TASK DIRECTIONS:
Reproduce the lines of the material exactly, excluding every image.

EXERCISE MATERIAL:
BEGIN

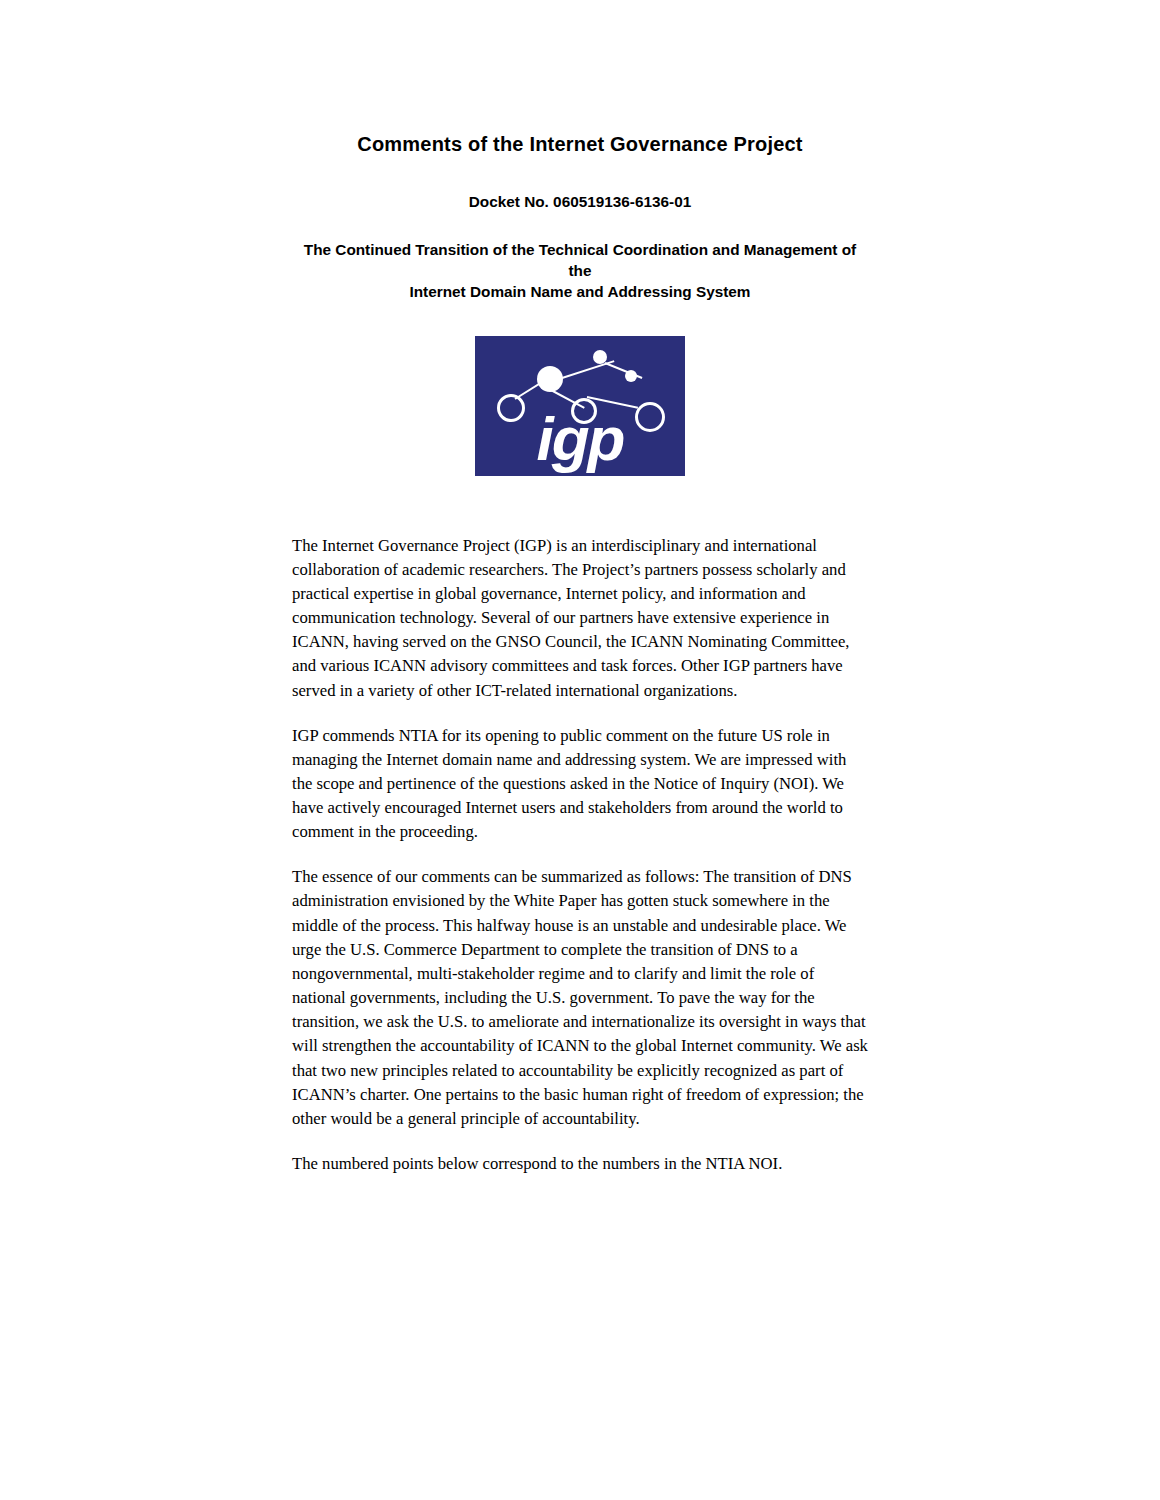Comments of the Internet Governance Project
Docket No. 060519136-6136-01
The Continued Transition of the Technical Coordination and Management of the
Internet Domain Name and Addressing System
igp
The Internet Governance Project (IGP) is an interdisciplinary and international collaboration of academic researchers. The Project’s partners possess scholarly and practical expertise in global governance, Internet policy, and information and communication technology. Several of our partners have extensive experience in ICANN, having served on the GNSO Council, the ICANN Nominating Committee, and various ICANN advisory committees and task forces. Other IGP partners have served in a variety of other ICT-related international organizations.
IGP commends NTIA for its opening to public comment on the future US role in managing the Internet domain name and addressing system. We are impressed with the scope and pertinence of the questions asked in the Notice of Inquiry (NOI). We have actively encouraged Internet users and stakeholders from around the world to comment in the proceeding.
The essence of our comments can be summarized as follows: The transition of DNS administration envisioned by the White Paper has gotten stuck somewhere in the middle of the process. This halfway house is an unstable and undesirable place. We urge the U.S. Commerce Department to complete the transition of DNS to a nongovernmental, multi-stakeholder regime and to clarify and limit the role of national governments, including the U.S. government. To pave the way for the transition, we ask the U.S. to ameliorate and internationalize its oversight in ways that will strengthen the accountability of ICANN to the global Internet community. We ask that two new principles related to accountability be explicitly recognized as part of ICANN’s charter. One pertains to the basic human right of freedom of expression; the other would be a general principle of accountability.
The numbered points below correspond to the numbers in the NTIA NOI.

END

OUTPUT BELOW:
Comments of the Internet Governance Project
Docket No. 060519136-6136-01
The Continued Transition of the Technical Coordination and Management of the
Internet Domain Name and Addressing System
igp
The Internet Governance Project (IGP) is an interdisciplinary and international collaboration of academic researchers. The Project’s partners possess scholarly and practical expertise in global governance, Internet policy, and information and communication technology. Several of our partners have extensive experience in ICANN, having served on the GNSO Council, the ICANN Nominating Committee, and various ICANN advisory committees and task forces. Other IGP partners have served in a variety of other ICT-related international organizations.
IGP commends NTIA for its opening to public comment on the future US role in managing the Internet domain name and addressing system. We are impressed with the scope and pertinence of the questions asked in the Notice of Inquiry (NOI). We have actively encouraged Internet users and stakeholders from around the world to comment in the proceeding.
The essence of our comments can be summarized as follows: The transition of DNS administration envisioned by the White Paper has gotten stuck somewhere in the middle of the process. This halfway house is an unstable and undesirable place. We urge the U.S. Commerce Department to complete the transition of DNS to a nongovernmental, multi-stakeholder regime and to clarify and limit the role of national governments, including the U.S. government. To pave the way for the transition, we ask the U.S. to ameliorate and internationalize its oversight in ways that will strengthen the accountability of ICANN to the global Internet community. We ask that two new principles related to accountability be explicitly recognized as part of ICANN’s charter. One pertains to the basic human right of freedom of expression; the other would be a general principle of accountability.
The numbered points below correspond to the numbers in the NTIA NOI.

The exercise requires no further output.